__文書の抜粋__:
<<<<

Tは温度ですが単位が[K]となっています。これはケルビンと言います。K[ケルビン]の詳しい説明は省きますが、これ以上冷えない温度が0Kと考えて頂ければ幸いです。真空も何もない空間を0Paとしたように、温度もこれ以上冷えない(物質の熱量がない)状態を0Kとしています。約-273℃が0Kです。ここではわかりやすいように300K(27℃)とします。
次はPです。Pは圧力になります。1気圧は約100,000Paです。
最後に分子直径になります。分子直径は3.74×10-10mになります。
この様に計算式に値を代入する注意点として、使用する単位を合わせることが重要です。温度もセルシウス温度なのか、絶対温度なのか、圧力もPaなのか、Torrなのか、長さもmで良いのか…単位を合わせることが重要です。
使用している単位に注意しましょう。
\( λ=3.11 \times 10 ^{-24} \frac{300}{100,000 \times (3.74 \times 10^{-10})^2} \)

>>>>

__問われる内容__:
温度・圧力・分子直径の値を計算式に代入する解説文を、最後に示された式の後から続けなさい。

データセットの行:
<<<<

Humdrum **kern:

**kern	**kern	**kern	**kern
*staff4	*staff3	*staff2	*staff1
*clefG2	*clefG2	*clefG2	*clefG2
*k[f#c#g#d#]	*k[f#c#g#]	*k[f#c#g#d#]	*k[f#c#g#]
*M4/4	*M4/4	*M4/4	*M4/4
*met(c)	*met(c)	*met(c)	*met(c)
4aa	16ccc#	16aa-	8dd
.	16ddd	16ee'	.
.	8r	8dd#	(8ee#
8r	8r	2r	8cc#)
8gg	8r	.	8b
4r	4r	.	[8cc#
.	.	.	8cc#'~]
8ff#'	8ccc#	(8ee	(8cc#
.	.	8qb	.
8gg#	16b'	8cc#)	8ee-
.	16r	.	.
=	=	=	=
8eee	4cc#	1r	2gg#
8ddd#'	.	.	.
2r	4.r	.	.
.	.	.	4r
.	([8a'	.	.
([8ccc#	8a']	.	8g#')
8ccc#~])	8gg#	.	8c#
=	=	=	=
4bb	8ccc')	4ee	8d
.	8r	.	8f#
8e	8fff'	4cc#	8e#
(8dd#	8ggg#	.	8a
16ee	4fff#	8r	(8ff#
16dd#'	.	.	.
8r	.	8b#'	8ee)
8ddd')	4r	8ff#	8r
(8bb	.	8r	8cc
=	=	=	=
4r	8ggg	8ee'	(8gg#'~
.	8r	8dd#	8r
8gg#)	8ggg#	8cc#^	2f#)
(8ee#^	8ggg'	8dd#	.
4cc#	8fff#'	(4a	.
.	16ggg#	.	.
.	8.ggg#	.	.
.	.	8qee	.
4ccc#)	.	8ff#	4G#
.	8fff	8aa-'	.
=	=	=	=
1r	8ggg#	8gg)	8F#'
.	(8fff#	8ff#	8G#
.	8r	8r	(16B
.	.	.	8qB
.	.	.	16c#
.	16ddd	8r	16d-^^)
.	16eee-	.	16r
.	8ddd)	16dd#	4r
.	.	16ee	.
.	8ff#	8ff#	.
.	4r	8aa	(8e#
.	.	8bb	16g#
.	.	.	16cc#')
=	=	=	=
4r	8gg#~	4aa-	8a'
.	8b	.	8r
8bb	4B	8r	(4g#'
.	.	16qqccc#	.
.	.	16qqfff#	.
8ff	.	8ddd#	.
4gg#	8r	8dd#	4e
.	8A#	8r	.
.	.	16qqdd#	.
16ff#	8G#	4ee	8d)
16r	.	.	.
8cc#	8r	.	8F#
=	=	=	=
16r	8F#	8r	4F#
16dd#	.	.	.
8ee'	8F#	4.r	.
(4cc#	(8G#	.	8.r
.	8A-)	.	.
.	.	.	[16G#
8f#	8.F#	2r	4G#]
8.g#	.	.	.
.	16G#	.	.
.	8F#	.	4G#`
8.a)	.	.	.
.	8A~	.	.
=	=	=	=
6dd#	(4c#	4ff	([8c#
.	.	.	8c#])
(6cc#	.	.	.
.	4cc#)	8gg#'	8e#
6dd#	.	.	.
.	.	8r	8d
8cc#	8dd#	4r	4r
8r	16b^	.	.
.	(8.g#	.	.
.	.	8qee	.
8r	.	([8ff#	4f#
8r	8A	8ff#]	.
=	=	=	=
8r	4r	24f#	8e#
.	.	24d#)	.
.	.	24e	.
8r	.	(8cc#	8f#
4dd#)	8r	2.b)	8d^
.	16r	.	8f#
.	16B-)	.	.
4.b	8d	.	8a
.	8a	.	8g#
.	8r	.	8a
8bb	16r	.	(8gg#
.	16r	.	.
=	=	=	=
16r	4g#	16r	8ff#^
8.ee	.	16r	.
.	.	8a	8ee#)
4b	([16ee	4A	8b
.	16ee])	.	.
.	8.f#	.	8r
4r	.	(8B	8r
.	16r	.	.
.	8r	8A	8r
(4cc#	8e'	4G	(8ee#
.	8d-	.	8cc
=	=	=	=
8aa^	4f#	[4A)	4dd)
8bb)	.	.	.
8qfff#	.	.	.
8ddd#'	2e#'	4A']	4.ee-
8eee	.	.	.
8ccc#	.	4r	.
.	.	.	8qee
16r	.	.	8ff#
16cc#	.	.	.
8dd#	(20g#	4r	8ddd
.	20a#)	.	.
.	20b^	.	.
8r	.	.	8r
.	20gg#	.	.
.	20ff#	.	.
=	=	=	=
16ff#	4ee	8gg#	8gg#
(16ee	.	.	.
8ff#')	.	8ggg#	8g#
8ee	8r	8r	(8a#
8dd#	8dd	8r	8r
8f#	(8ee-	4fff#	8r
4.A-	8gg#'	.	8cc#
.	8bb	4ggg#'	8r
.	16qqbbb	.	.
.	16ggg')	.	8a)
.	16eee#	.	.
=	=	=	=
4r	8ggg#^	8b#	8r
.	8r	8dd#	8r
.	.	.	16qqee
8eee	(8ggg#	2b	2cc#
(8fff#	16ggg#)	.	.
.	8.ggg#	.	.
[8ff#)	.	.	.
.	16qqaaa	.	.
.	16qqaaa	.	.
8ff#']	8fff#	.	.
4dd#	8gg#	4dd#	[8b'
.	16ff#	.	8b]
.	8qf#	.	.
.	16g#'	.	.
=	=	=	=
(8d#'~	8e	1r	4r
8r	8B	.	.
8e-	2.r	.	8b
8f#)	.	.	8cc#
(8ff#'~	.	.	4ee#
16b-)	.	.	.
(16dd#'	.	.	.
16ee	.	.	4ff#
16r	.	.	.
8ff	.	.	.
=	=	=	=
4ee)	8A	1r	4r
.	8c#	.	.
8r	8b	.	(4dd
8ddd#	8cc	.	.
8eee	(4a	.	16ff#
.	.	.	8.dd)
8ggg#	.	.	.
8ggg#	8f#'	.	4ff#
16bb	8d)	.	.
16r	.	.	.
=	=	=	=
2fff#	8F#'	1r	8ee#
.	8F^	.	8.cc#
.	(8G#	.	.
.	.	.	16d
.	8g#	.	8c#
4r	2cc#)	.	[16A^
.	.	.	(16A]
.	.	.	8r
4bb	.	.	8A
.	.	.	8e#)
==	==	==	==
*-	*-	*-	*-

>>>>

__解答結果__:
となり、答えは6.67×10-8mになります。66.7pm(ピコメートル)になります。1mmの百万分の一が1pmなので本当にわずかな距離という事になります。
真空中の平均自由行程
では、真空中の平均自由行程を考えてみましょう。100.000Paの時の平均自由行程が6.67×10-8mなので、1Paの時の平均自由行程は6.67×10-3m…つまり、6.67mmになります。
1Paの時の平均自由行程は6.67mmと覚えておきましょう。
今後、真空蒸着、スパッタリングの時に役立ちます。